#### Exercise instructions
a) From the article on paying for children's activities, return the passage from "Her older daughter, Maria, partly" up to and including "trip to Japan.".
b) In the article on paying for children's activities, how much did Maria's family pay out of pocket for each of her last two trips to Japan?
c) Extend the article on paying for children's activities beyond its final sentence.

#### Page excerpt
□ □ □
Her older daughter, Maria, partly of Japanese descent, is passionate about Japanese language and culture. She is getting ready for her third extended trip to Japan.
For her last two trips, Maria went in a group where her school covered some expenses, but the family still had to pay more than $1,500 out of pocket each time. It cost less than if they had planned and paid for the trips themselves, dePillis said, but sending Maria on those trips meant putting off other purchases.
“Each time we were like, ‘Well, that’s a lot of money, but that’s a good deal,’” dePillis said. “And she loves it so much. It was like, ‘Well, maybe we can’t buy a new refrigerator this year, but it’s worth it because it’s such a good opportunity.’”
In the Rechkemmer family, a lot of other entertainment activities have to go: movies, concerts and short family vacations.
“Instead of planning a long weekend to take our family to Chicago and doing things like the planetarium, the aquarium and all those things, we might have a long weekend in Chicago where we spend most of the time at a baseball tournament,” Molly said.
How to make it work
Financial planners say plainly there are no perfect solutions to fund children’s expensive hobbies. But they stress that families need to take a holistic view of their finances, understand the level of risks and discuss with the entire family — yes, kids included — to make sure everyone understands the commitments and agrees on the sacrifices to be made.
To help families facing tough financial decisions around paying for kids’ activities, we gathered advice from parents and experts who have experienced these dilemmas firsthand:
1. Prioritize family values
dePillis said her family decided to fund their daughter’s Japan trips because her husband and her both value education highly.
□ □ □
#### Dataset extract
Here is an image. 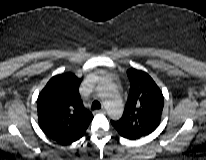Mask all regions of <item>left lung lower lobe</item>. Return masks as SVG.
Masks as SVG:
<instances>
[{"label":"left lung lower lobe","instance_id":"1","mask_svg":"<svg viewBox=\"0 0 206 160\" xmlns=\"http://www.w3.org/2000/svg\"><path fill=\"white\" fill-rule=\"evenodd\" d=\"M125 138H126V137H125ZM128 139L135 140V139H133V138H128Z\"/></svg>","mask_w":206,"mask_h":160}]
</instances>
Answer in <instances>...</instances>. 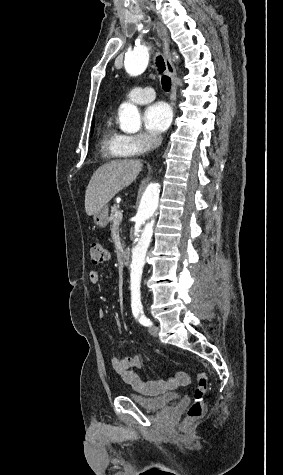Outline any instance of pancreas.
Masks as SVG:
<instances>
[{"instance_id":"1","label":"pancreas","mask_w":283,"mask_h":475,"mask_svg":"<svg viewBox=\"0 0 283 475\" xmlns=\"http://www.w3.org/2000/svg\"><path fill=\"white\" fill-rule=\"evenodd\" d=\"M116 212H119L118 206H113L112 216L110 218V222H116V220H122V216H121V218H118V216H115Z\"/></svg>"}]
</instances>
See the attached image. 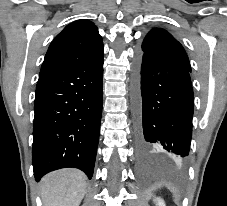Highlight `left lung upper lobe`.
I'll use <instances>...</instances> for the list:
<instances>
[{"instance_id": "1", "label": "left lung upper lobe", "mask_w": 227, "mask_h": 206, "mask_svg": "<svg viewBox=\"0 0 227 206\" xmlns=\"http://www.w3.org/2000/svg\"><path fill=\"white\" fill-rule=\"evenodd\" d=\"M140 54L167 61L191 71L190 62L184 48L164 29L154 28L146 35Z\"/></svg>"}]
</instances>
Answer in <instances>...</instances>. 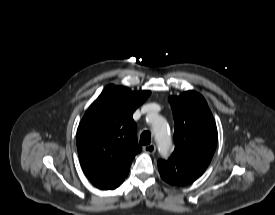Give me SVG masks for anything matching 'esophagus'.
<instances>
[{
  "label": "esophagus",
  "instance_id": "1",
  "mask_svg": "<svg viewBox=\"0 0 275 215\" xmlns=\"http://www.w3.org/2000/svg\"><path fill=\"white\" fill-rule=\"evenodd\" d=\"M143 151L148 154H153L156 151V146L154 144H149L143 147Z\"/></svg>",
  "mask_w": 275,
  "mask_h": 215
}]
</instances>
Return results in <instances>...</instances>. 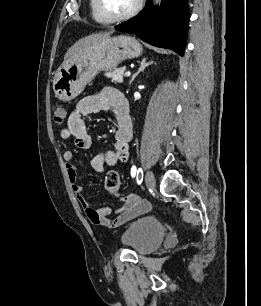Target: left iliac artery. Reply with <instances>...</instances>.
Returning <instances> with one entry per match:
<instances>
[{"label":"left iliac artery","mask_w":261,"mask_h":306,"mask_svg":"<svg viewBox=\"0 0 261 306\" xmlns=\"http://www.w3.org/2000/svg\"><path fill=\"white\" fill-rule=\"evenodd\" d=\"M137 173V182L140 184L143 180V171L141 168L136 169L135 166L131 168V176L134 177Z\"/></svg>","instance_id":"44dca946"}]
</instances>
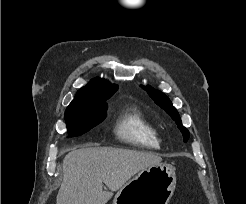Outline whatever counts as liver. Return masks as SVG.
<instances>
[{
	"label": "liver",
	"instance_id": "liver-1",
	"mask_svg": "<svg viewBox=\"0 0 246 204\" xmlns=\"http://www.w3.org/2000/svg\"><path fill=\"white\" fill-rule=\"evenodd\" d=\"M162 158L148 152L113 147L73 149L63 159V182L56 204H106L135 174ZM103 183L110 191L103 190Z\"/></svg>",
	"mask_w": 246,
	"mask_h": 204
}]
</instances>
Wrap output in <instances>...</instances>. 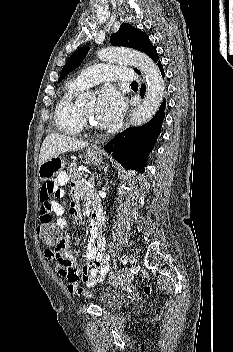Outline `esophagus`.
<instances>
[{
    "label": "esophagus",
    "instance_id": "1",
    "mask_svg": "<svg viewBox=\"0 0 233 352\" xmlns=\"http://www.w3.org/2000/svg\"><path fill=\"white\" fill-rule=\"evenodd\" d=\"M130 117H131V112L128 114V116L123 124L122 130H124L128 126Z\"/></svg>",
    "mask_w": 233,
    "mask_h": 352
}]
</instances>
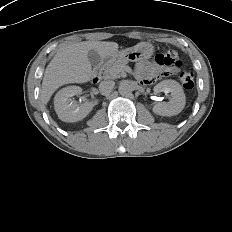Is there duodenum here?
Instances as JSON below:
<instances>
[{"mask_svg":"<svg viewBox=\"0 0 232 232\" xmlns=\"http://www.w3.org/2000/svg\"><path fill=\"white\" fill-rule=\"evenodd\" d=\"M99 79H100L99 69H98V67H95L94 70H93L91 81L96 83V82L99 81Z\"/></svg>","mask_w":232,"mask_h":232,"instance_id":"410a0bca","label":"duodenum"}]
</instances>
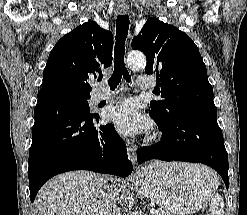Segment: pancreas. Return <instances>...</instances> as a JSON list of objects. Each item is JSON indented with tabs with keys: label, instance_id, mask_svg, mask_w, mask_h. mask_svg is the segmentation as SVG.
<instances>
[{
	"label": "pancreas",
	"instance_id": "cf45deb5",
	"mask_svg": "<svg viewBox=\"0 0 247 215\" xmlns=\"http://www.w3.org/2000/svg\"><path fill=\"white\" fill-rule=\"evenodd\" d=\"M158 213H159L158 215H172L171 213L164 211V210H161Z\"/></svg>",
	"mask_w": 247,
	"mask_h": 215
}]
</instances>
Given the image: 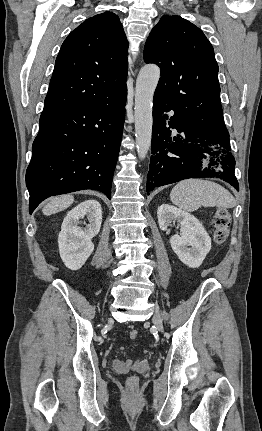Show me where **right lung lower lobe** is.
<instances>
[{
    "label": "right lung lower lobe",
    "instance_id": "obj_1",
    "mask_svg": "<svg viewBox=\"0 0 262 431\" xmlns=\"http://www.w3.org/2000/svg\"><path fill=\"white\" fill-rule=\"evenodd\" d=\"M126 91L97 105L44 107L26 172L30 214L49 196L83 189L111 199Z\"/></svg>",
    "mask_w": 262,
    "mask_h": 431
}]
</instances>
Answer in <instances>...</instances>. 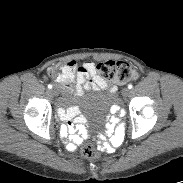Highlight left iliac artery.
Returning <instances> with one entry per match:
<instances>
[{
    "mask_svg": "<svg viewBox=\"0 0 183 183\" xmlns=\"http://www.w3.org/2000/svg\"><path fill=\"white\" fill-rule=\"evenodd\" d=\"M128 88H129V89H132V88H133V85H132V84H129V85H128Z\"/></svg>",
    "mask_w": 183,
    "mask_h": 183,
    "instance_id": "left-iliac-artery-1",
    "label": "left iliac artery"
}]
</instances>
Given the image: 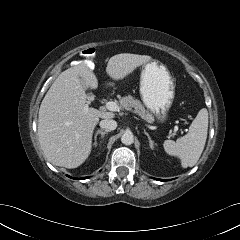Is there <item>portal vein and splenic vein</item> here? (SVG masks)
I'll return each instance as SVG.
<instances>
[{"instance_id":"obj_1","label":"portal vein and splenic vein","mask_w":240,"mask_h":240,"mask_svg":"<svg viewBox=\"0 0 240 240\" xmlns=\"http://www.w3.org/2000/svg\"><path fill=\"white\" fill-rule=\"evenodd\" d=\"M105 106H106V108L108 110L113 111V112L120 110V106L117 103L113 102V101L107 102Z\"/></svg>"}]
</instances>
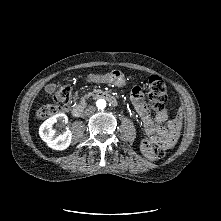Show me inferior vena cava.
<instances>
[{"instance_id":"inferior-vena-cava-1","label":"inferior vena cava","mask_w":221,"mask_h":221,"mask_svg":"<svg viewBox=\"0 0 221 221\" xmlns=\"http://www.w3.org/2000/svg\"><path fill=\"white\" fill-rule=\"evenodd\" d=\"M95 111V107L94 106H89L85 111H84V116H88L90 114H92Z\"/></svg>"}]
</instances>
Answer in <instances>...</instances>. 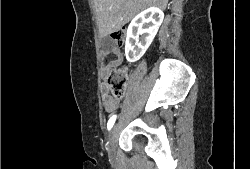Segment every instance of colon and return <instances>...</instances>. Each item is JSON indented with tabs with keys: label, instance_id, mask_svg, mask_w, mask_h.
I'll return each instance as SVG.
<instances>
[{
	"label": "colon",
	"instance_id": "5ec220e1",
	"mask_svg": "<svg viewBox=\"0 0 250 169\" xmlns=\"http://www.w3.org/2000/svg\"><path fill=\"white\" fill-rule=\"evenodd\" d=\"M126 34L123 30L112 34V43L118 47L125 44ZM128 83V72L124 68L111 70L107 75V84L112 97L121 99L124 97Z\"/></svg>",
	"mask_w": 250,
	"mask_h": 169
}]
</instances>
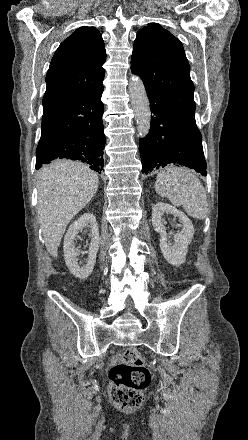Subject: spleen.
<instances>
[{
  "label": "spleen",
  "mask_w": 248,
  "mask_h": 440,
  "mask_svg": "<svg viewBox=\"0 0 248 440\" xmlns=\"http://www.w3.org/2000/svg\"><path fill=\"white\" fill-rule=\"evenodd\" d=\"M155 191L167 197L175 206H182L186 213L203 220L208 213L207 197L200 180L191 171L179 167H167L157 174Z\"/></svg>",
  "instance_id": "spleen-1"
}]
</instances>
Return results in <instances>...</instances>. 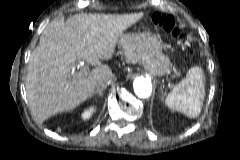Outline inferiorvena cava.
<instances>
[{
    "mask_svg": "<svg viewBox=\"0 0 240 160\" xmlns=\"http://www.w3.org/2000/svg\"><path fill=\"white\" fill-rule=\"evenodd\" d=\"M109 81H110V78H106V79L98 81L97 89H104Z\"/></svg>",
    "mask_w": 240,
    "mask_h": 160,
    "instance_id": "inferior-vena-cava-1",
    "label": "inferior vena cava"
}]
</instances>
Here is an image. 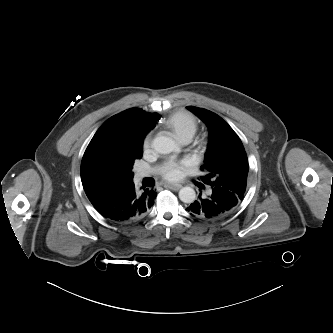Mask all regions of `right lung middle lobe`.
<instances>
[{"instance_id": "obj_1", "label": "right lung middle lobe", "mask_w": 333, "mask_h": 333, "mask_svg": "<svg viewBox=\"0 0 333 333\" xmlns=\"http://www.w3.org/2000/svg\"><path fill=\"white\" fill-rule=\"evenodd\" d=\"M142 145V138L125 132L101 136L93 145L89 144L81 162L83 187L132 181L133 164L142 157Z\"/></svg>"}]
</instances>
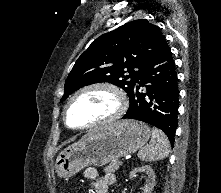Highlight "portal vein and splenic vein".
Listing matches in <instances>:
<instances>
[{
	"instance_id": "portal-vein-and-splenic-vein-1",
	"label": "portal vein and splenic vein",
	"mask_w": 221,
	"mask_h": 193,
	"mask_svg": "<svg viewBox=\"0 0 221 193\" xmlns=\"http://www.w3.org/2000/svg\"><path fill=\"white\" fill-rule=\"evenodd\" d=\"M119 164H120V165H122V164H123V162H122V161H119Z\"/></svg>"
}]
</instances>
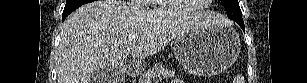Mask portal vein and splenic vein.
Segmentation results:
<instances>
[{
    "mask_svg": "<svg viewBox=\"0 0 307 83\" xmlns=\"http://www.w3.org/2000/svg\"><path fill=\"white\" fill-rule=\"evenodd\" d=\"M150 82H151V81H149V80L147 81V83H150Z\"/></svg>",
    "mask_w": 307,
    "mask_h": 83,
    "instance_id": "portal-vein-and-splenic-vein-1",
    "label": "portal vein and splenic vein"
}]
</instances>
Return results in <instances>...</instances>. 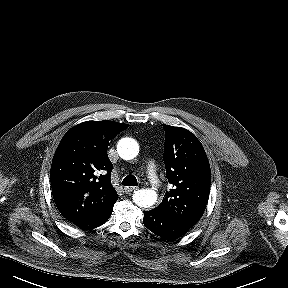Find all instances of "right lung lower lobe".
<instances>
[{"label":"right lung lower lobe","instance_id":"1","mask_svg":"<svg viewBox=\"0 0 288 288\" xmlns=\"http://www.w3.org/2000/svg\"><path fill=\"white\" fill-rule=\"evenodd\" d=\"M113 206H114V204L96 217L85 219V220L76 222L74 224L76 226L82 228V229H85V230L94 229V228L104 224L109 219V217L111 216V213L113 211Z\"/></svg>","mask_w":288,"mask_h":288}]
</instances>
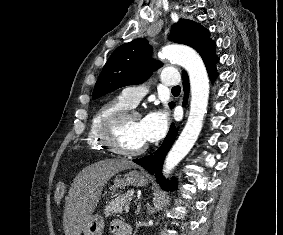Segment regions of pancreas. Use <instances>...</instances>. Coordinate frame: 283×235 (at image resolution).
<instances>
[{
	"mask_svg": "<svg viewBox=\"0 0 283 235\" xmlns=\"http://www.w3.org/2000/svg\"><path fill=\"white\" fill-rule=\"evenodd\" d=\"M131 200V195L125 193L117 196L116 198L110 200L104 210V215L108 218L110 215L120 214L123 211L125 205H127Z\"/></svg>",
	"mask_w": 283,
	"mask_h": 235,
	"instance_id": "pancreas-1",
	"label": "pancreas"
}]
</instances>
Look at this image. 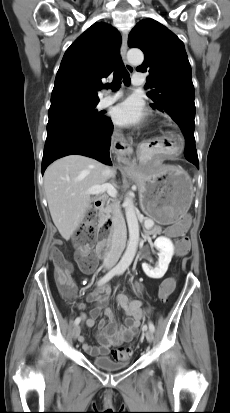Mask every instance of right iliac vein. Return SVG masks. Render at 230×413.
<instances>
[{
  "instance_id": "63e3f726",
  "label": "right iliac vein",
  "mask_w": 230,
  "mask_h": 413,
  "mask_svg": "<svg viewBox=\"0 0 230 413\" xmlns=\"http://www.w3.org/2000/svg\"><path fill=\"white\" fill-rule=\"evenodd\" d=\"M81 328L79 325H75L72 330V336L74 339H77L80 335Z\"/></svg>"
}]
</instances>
□ □ □
#### Final answers
a)
Her older daughter, Maria, partly of Japanese descent, is passionate about Japanese language and culture. She is getting ready for her third extended trip to Japan.

b) More than $1,500 each time.

c)
“We see our daughter’s passion for Japanese culture as an educational thing,” dePillis said. “This is not just, ‘Oh, I’m going for fun.’ So if it’s ‘Let’s go to Disneyland’ versus ‘Let’s give Maria a chance to go to Japan for this educational experience,’ we would choose the educational experience for her.”
Prioritizing family values is the most important step to take in the decision-making process, experts say. There are no right or wrong decisions, but ultimately, the parents should thoroughly think why they are investing in the hobbies.
“The real way to be successful at this is to really identify what the family goals are, and then trying to balance out what their goals are for the future with what they think they can realistically provide for,” said John Rivers, a Clinton, N.J.-based financial planner at Newroads Financial Group.
2. Make a budget
In the Rechkemmer family, Josh, the father, tracks family spending almost religiously on spreadsheets, and he tries to budget for upcoming activities far ahead to make sure that they wouldn’t be hit by unexpected expenses.
The family budget for kids’ recreational and entertainment activities could go up to $10,000 a year. That translates to 10 percent of the family income.
Experts say there is no formula of how much should be spent on children’s hobbies that fits all families — again, it depends on family prioritization — but they do need to set a budget, look at the family finances holistically and trim expenses elsewhere.
3. Cut back on spending
When it comes to trimming expenses, pros say it’s more likely that the family’s lifestyle needs to change.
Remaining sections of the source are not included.